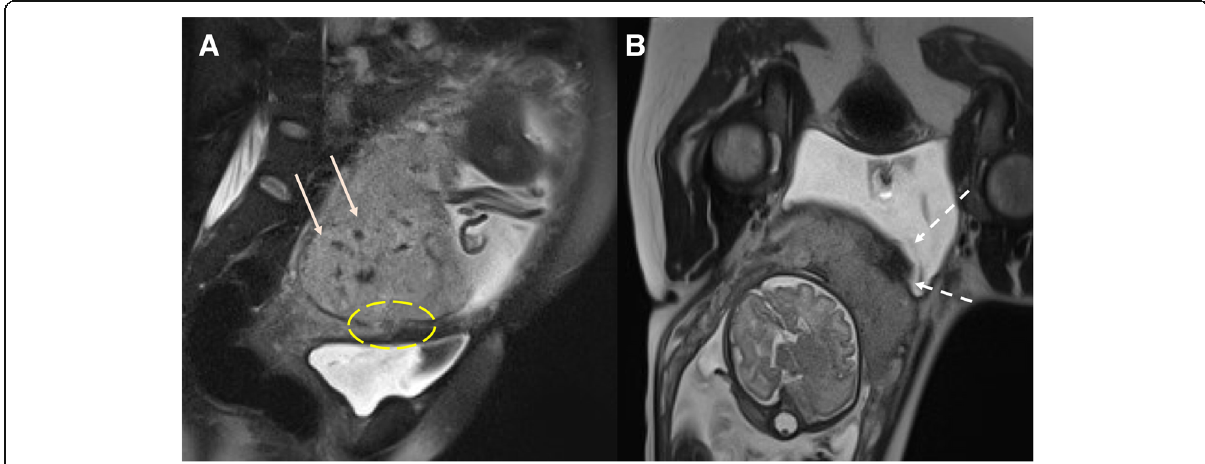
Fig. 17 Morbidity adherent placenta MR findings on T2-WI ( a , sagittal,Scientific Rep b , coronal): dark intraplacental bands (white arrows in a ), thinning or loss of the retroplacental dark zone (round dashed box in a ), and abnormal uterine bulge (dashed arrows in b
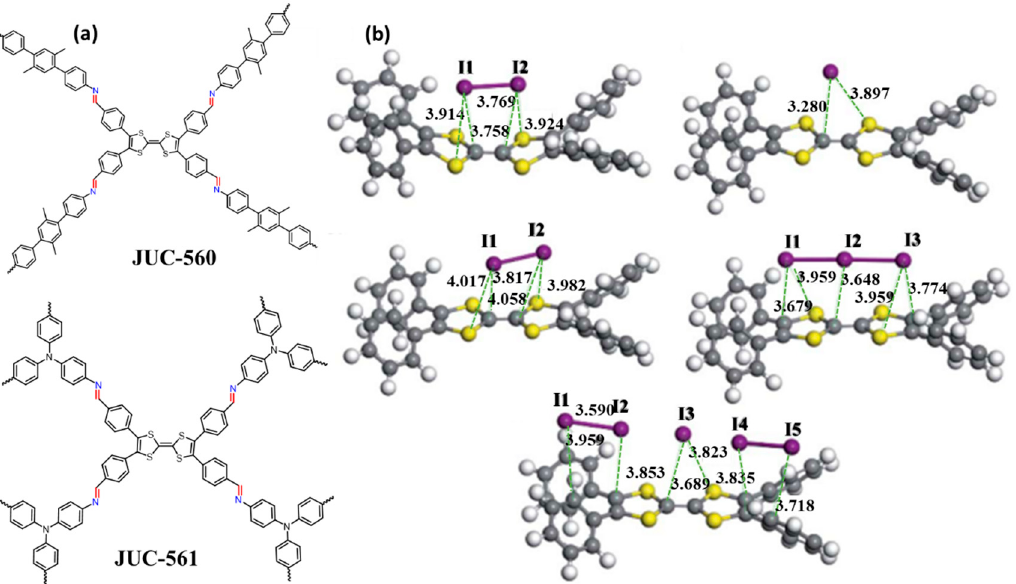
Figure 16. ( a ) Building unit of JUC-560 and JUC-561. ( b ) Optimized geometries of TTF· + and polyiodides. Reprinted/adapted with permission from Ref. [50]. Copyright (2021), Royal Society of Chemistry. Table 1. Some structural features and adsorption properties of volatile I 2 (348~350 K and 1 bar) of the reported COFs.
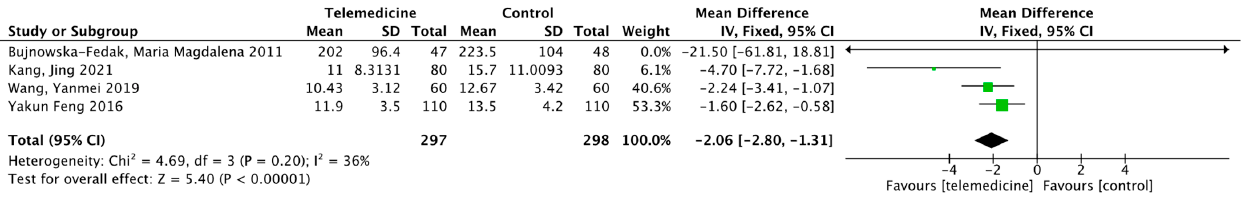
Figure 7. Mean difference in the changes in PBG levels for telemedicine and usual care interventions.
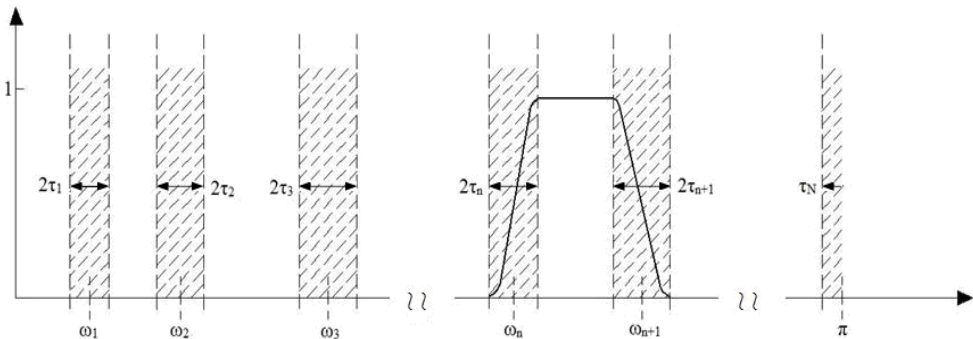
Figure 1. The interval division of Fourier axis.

+ + + +

### About this task
Please repeat every line from the listing above exactly as it appears. Drop the pictures.

### Output of the exercise
Fig. 17 Morbidity adherent placenta MR findings on T2-WI ( a , sagittal,Scientific Rep b , coronal): dark intraplacental bands (white arrows in a ), thinning or loss of the retroplacental dark zone (round dashed box in a ), and abnormal uterine bulge (dashed arrows in b
Figure 16. ( a ) Building unit of JUC-560 and JUC-561. ( b ) Optimized geometries of TTF· + and polyiodides. Reprinted/adapted with permission from Ref. [50]. Copyright (2021), Royal Society of Chemistry. Table 1. Some structural features and adsorption properties of volatile I 2 (348~350 K and 1 bar) of the reported COFs.
Figure 7. Mean difference in the changes in PBG levels for telemedicine and usual care interventions.
Figure 1. The interval division of Fourier axis.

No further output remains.